# start of The records
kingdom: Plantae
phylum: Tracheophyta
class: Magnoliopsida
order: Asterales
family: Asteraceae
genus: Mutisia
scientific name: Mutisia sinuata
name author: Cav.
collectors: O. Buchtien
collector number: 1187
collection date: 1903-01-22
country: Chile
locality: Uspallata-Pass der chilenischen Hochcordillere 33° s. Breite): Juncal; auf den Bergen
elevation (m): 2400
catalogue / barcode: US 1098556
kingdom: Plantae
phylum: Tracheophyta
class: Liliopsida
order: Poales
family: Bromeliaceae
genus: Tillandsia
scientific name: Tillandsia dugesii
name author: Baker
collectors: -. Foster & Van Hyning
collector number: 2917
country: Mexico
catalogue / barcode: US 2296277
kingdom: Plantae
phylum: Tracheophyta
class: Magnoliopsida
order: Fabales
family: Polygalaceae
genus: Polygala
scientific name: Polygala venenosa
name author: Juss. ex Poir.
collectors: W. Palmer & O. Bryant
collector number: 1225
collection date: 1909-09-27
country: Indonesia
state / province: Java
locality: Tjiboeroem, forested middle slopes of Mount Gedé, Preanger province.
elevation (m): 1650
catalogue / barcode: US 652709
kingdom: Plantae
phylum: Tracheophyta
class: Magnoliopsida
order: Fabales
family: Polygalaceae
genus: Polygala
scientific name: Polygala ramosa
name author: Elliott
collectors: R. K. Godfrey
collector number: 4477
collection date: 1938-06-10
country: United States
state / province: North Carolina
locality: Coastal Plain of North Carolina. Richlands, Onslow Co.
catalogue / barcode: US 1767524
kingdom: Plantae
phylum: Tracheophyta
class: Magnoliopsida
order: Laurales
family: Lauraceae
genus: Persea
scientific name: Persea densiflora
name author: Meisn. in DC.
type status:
# end of The records
What you have to do:
Count the lines above that contain the string "province", treating uppercase and lowercase as different, and reply with only that number.

The result:
3